The Trump administration recently declared, in the midst of the coronavirus emergency, that it would suspend the United States’ financial support for the World Health Organization, a United Nations agency that coordinates a wide range of international health efforts. The United States typically contributes more than US$400 million per year to the organization, roughly 15% of its annual budget.
In announcing the suspension of U.S. funding, Secretary of State Mike Pompeo claimed that WHO had failed to provide “real information about what’s going on in the global health space.” President Trump suggested that the agency had colluded with the Chinese government in withholding information about the nature of the outbreak: “I have a feeling they knew exactly what was going on,” he said. And he sought to deflect blame for his administration’s disorganized response by pinning responsibility on global health officials: “So much death has been caused by their mistakes.”

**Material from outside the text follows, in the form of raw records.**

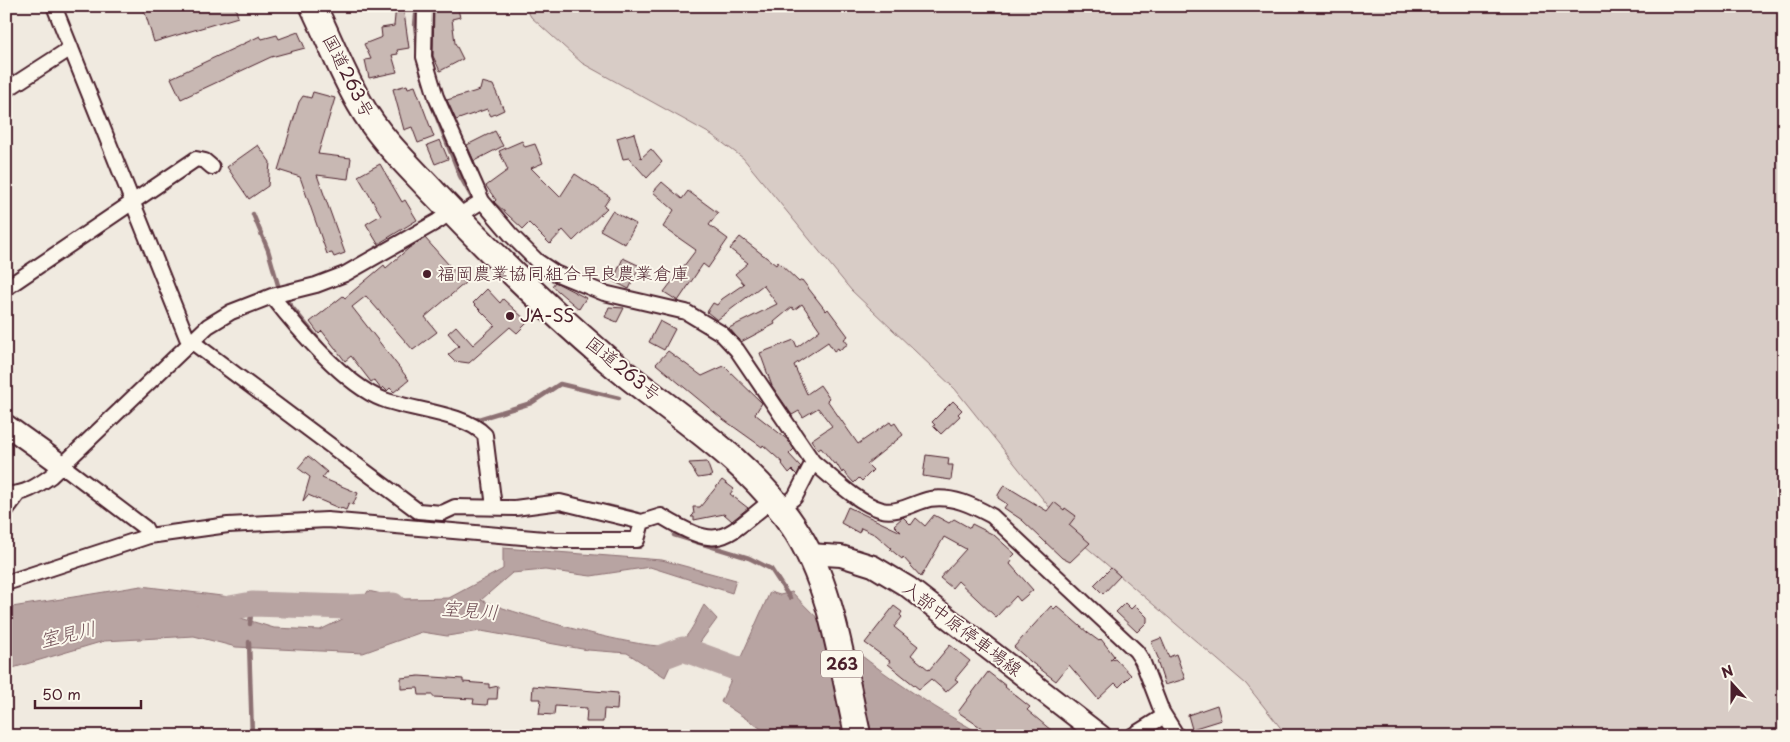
<svg xmlns="http://www.w3.org/2000/svg" width="1790" height="742" viewBox="0 0 1790 742" font-family="'Playpen Sans','Klee One',sans-serif">
  <style>
    .green { fill: #d8ccc6; stroke: #917678 }
    .water { fill: #b8a4a2; stroke: #8c6f72 }
    .lines { fill: none; stroke-linecap: round; stroke-linejoin: round }
    .stream { stroke: #8c6f72; stroke-width: 4.5 }
    .river { stroke: #b8a4a2; stroke-width: 25 }
    .building { fill: #c8b8b3; stroke: #4a1f2b }
    .street-casing { stroke: #4a1f2b; stroke-width: 18 }
    .secondary-casing { stroke: #4a1f2b; stroke-width: 24 }
    .highway-casing { stroke: #4a1f2b; stroke-width: 29 }
    .street { stroke: #fbf7ec; stroke-width: 14 }
    .secondary { stroke: #fbf7ec; stroke-width: 20 }
    .highway { stroke: #fbf7ec; stroke-width: 25 }
    .poi-dot { fill: #4a1f2b; stroke: #fbf7ec; stroke-width: 2 }
    .labels { text-anchor: middle; stroke-width: 4; stroke-linejoin: round; paint-order: stroke }
    .shield { fill: #fbf7ec; stroke: #7f6065; stroke-width: 1 }
    .shield-label { font-size: 16px; font-weight: bold; fill: #4a1f2b }
    .street-label { font-size: 18px; fill: #4a1f2b; stroke: #fbf7ec }
    .poi-label { font-size: 18px; fill: #4a1f2b; stroke: #fbf7ec; text-anchor: start }
    .water-label { font-size: 19px; font-style: italic; fill: #704e55; stroke: #fbf7ec }
  </style>
  <rect width="100%" height="100%" fill="#f0eae0"/>
  <filter id="ink" filterUnits="userSpaceOnUse"><feTurbulence type="fractalNoise" baseFrequency=".02" numOctaves="2"/><feDisplacementMap in="SourceGraphic" scale="10" xChannelSelector="R" yChannelSelector="G"/><feConvolveMatrix kernelMatrix="1 2 1 2 8 2 1 2 1" color-interpolation-filters="sRGB"/></filter>
  <g filter="url(#ink)">
    <!-- green -->
    <path class="green" d="M525,6H1784V736H1287L1246,684L1070,533L955,389L851,290L743,158L712,135L582,63L531,17Z"/>
    <!-- water -->
    <path class="water" d="M503,548L662,560L736,580L732,593L650,567L591,576L545,570L512,573L481,600C509,612 651,654 675,645C689,640 697,617 704,605L717,619L687,660H673L665,677L627,653L588,650L481,631L447,636L422,632L363,653L236,647L194,636L104,641L6,670V608L141,586L246,599L234,616L274,628L320,630L355,613L368,591L405,599L449,598L503,569Z
      M770,592L780,595L792,592C841,647 920,701 985,736H772L721,702Z"/>
    <g class="lines">
      <!-- stream -->
      <path class="stream" d="M417,6L415,25L418,51
        M418,59L423,78
        M430,100L460,176L475,203
        M253,214L268,250L278,285
        M286,300L322,344
        M472,421L531,403L560,384L619,398
        M607,506L632,512
        M674,535L749,558L771,569L790,598
        M250,624L252,604
        M249,642L252,736"/>
      <!-- river -->
      <path class="river" d="M208,612L252,604L349,607L393,605
        M662,657L683,649L768,680"/>
    </g>
    <!-- building -->
    <path class="building" d="M143,6H235L238,17L154,42Z
      M396,6H403L409,48L397,50L398,54L392,55L397,72L369,78L365,60L371,59L364,44L382,37L381,28L394,26Z
      M434,6H457L460,17L452,19L455,43L463,59L440,71L433,56Z
      M298,32L305,48L271,57L181,99L171,78L260,36L262,39L277,35L279,39Z
      M482,82L493,85L504,110L491,116L487,109L456,120L447,100L480,90Z
      M407,85L408,88L415,86L434,137L418,143L412,127L404,130L393,89Z
      M313,92L335,98L318,154L351,158L348,179L317,175L345,253L334,257L332,253L327,254L300,177L278,170L299,102L303,96L311,98Z
      M495,131L503,146L474,161L467,145Z
      M634,133L641,158L651,149L662,162L647,178L629,158L623,159L617,138Z
      M440,140L448,159L435,164L427,145Z
      M522,141L525,147L535,144L543,163L531,168L560,197L575,174L610,197L604,206L607,208L573,241L563,230L550,244L529,223L523,229L494,202L496,200L486,186L508,170L499,151Z
      M258,145L270,162L268,186L249,199L227,167Z
      M380,164L402,202L405,200L417,220L378,244L366,224L381,215L358,176Z
      M662,182L682,199L688,191L718,213L709,225L728,239L708,268L703,264L678,301L664,292L696,250L663,227L674,210L653,192Z
      M612,211L636,224L625,244L600,230Z
      M740,237L776,265L778,262L799,282L802,280L826,311L828,309L848,336L844,339L848,344L839,350L838,348L834,351L828,342L794,365L807,394L820,385L829,398L827,400L858,444L890,422L892,425L895,423L903,435L867,464L873,470L862,481L859,478L854,483L843,471L842,473L836,463L834,464L821,448L818,450L811,440L832,426L818,408L803,417L799,411L792,415L772,386L760,353L794,340L797,347L820,330L802,304L794,310L792,307L774,322L775,324L741,342L729,328L777,304L763,285L717,320L707,312L713,303L717,305L722,299L744,284L735,274L748,263L730,249Z
      M425,238L465,283L425,317L437,332L413,350L366,296L352,307L409,380L394,392L390,388L387,391L383,387L381,389L374,380L371,382L351,356L345,361L322,331L319,334L310,322L343,296L345,298L384,265L386,268L409,248Z
      M623,258L640,266L629,289L613,281Z
      M555,282L586,298L579,309L552,286Z
      M487,289L500,303L503,299L528,322L517,333L510,327L469,363L454,361L448,355L459,346L448,333L456,326L473,345L495,325L473,303Z
      M609,307L624,308L617,322L605,317Z
      M660,321L675,329L664,350L649,342Z
      M668,351L702,376L724,366L762,403L755,414L788,440L794,449L789,454L801,467L797,475L792,470L789,473L782,464L783,463L763,445L762,447L720,417L656,364Z
      M953,401L962,410L958,414L960,416L941,434L933,426L935,425L932,422Z
      M926,455L949,458L948,465H953L951,480L923,476Z
      M308,456L327,472L322,478L358,493L353,505L349,503L346,510L341,508V509L308,495L303,501L310,477L298,468Z
      M707,462L712,476L698,478L689,463Z
      M722,480L734,489L730,494L748,508L732,521L724,514L694,520V517H691L694,514L693,507H700Z
      M1004,485L1047,511L1054,502L1064,510L1065,508L1076,516L1069,525L1090,543L1070,562L1062,558L1022,520L1004,508L1007,504L998,498V495Z
      M848,507L901,532L894,525L903,517L911,525L916,518L925,526L934,515L949,523L954,519L970,528L972,524L994,535L1015,554L1010,559L1012,561L1010,564L1033,590L1020,601L1016,596L996,617L958,581L952,588L940,578L966,549L944,537L921,577L903,557L902,559L890,549L891,548L876,535L861,528L859,533L841,523Z
      M1111,568L1120,576L1103,594L1094,585Z
      M1125,603L1131,609L1135,605L1147,617V622L1137,632L1116,612Z
      M894,606L902,612L900,615L902,617L894,627L918,646L911,655L929,670L950,645L970,661L955,679L958,681L946,692L931,679L919,689L888,664L890,661L865,643Z
      M1051,606L1054,609L1057,606L1088,633L1099,641L1101,639L1114,656L1110,660L1115,658L1131,675L1119,687L1115,683L1098,699L1069,665L1056,681L1031,662L1014,647Z
      M1161,638L1169,657L1176,654L1185,679L1165,685L1157,661L1159,660L1151,642Z
      M988,672L1006,686L1005,687L1030,707L1027,710L1058,736H1006L997,728L992,735L958,712Z
      M419,676L463,679V682L489,684V688L498,686L497,699H488L487,705L473,704L474,699L433,697V695H419L418,688L401,689V678Z
      M533,686L618,693L617,710L604,709L603,722H586L587,708L555,706L554,715L539,714L541,699H532Z
      M1217,705L1221,720L1192,729L1188,715Z"/>
    <g class="lines">
      <!-- street casing -->
      <g class="street-casing">
        <path id="street" d="M54,6L187,338L418,511L442,513L455,507L515,508L560,502L642,522L661,516C721,552 722,540 772,500
          M425,6L424,57L436,97L482,201L511,235L537,261L555,273L604,293L686,312L721,333L737,350L813,462L795,497L780,509
          M6,90L71,48
          M457,217L482,201
          M6,288L196,159L205,161L212,167
          M272,296C296,327 345,385 382,399C409,410 465,413 485,435L494,507
          M813,462C833,478 857,503 882,510C898,514 915,502 930,499C952,495 974,506 992,516L1136,651L1142,660L1162,712L1177,736
          M63,466L145,528L149,536
          M6,494C24,495 37,486 51,476L208,326L231,312L272,296L316,285L345,274L438,221L452,211
          M6,510L18,494
          M6,583L149,536L228,525L327,520L556,540H637L642,522
          M1132,736L1164,716"/>
      </g>
      <!-- secondary casing -->
      <g class="secondary-casing">
        <path id="secondary" d="M6,425L63,466
          M809,554L841,556L873,566L908,587L1101,736"/>
      </g>
      <!-- highway casing -->
      <g class="highway-casing">
        <path id="highway" d="M313,6C329,39 342,73 360,104C379,138 409,166 435,194C490,252 547,308 608,360C671,413 746,456 793,526C833,585 842,667 858,736"/>
      </g>
      <!-- street -->
      <use href="#street" class="street"/>
      <!-- secondary -->
      <use href="#secondary" class="secondary"/>
      <!-- highway -->
      <use href="#highway" class="highway"/>
    </g>
  </g>
  <!-- markers -->
  <g class="poi-dot">
    <circle cx="427" cy="274" r="5"/>
    <circle cx="510" cy="316" r="5"/>
  </g>
  <g class="labels">
    <!-- shield labels -->
    <rect class="shield" x="821" y="650.5" width="42" height="27" rx="4"/>
    <g class="shield-label">
      <text x="842" y="670">263</text>
    </g>
    <!-- street labels -->
    <g class="street-label">
      <text transform="translate(348 76) rotate(63)" y="6">国道263号</text>
      <text transform="translate(623 369) rotate(39)" y="6">国道263号</text>
      <text transform="translate(962 629) rotate(37)" y="6">入部中原停車場線</text>
    </g>
    <!-- poi labels -->
    <g class="poi-label">
      <text x="437" y="280">福岡農業協同組合早良農業倉庫</text>
      <text x="520" y="322">JA-SS</text>
    </g>
    <!-- water labels -->
    <g class="water-label">
      <text transform="translate(470 610) rotate(4)" y="7">室見川</text>
      <text transform="translate(68 634) rotate(-13)" y="7">室見川</text>
    </g>
  </g>
  <!-- margin -->
  <rect width="1790" height="742" fill="none" stroke="#fbf7ec" stroke-width="25"/>
  <rect x="12" y="12" width="1765" height="717" fill="none" stroke="#4a1f2b" stroke-width="2" filter="url(#ink)"/>
  <!-- north arrow -->
  <g transform="translate(1732 684) rotate(339)" stroke="#fbf7ec" stroke-width="4" paint-order="stroke">
  <path d="M0-4L9 19L0 12L-9 19Z" fill="#4a1f2b"/>
  <text y="-8" font-size="14" font-weight="bold" text-anchor="middle" fill="#4a1f2b">N</text>
  </g>
  <!-- scale -->
  <path d="M35 700v8h106v-8" fill="none" stroke="#4a1f2b" stroke-width="2.5"/>
  <text x="42" y="700" font-size="15" fill="#4a1f2b" stroke="#fbf7ec" stroke-width="4" paint-order="stroke">50 m</text>
</svg>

To assess these claims, it is important to understand the context in which WHO officials make critical decisions at the early stages of a disease outbreak. As I explore in my recent book, “Unprepared: Global Health in a Time of Emergency,” WHO is constrained in its ability to gather knowledge about disease outbreaks and to intervene in national settings. It must rely on national governments for information about an outbreak and for permission to send investigators to learn more details. The agency’s power is limited to providing technical assistance and issuing recommendations.
Critical moments of decision
In January 2020, infectious disease experts scrambled to understand key aspects of the novel coronavirus, such as its rate of transmission and its severity. At that point, it was not yet possible to know exactly what was going on with the disease. Nonetheless, WHO officials had to make urgent decisions—such as whether to declare a global health emergency—in a situation of uncertainty.
More generally, much critical information about what is happening in the global health space can be known only in retrospect, once data on the event has been gathered, analyzed and disseminated by the scientific community.
Two other recent global health emergencies are instructive: the 2009 H1N1 influenza pandemic and the 2014 Ebola epidemic. In the aftermath of each of these outbreaks, WHO was sharply criticized for its early response.
When a novel strain of H1N1 influenza was first detected in the spring 2009, global health officials feared that it could spark a catastrophic pandemic. Within weeks of the virus’s appearance, WHO officially declared a global health emergency. The declaration urged countries to put their existing pandemic preparedness plans into action. In response, a number of national governments implemented mass vaccination campaigns, making advanced purchases of millions of doses of H1N1 vaccine from pharmaceutical companies.
Over the next several months, as the vaccine was manufactured and vaccination campaigns were implemented, epidemiological studies revealed that H1N1 was a relatively mild strain of influenza, with a case fatality ratio similar to that of seasonal flu.
In many countries, when the H1N1 vaccine finally became available in the fall 2009, there were few takers. National governments had spent hundreds of millions of dollars on campaigns that immunized, in some cases, less than 10% of the population.
Critics in Europe accused WHO of having exaggerated the pandemic threat in order to generate profits for the pharmaceutical industry, pointing to consulting arrangements that the agency’s influenza experts had with vaccine manufacturers. According to one prominent critic, the WHO declaration of a health emergency in response to H1N1 was “one of the greatest medical scandals of the century.”
A later investigation exonerated the WHO experts from wrongdoing, noting that the severity of the disease had not yet been determined when vaccine orders were made, and that “reasonable criticism can be based only on what was known at the time and not on what was later learnt.”
Retrospective criticism
Five years later, in the aftermath of the Ebola epidemic in West Africa, WHO officials again found themselves under sharp attack for their initial response to a disease outbreak. This time, officials were accused not of acting too hastily but rather of having failed to act in time.
At the earliest stages of the epidemic, in Spring 2014, the agency’s experts did not consider the event to be a “global emergency.” Based on prior experience, they felt that Ebola, while dangerous, was easily containable—the disease had never killed more than a few hundred people, and had never spread much beyond its initial site of occurrence. “We know Ebola,” as one expert recalled the early stages of response. “This will be manageable.”
It was not until August 2014, well after the epidemic had spun out of control, that WHO officially declared a global health emergency, seeking to galvanize international response. By this point it was too late to avoid a region-wide catastrophe, and multiple critics assailed the agency’s slow response. “WHO’s response has been abysmal,” as one commentator put it. “It’s just shameful.”
Whose failure?
Today, as the world confronts the coronavirus pandemic, the agency finds itself again under a storm of criticism, now with its very financial survival under threat. To what extent can we say that the agency did not provide adequate information in the early stages of the pandemic—that it failed to “do its job,” in Secretary of State Pompeo’s scolding words?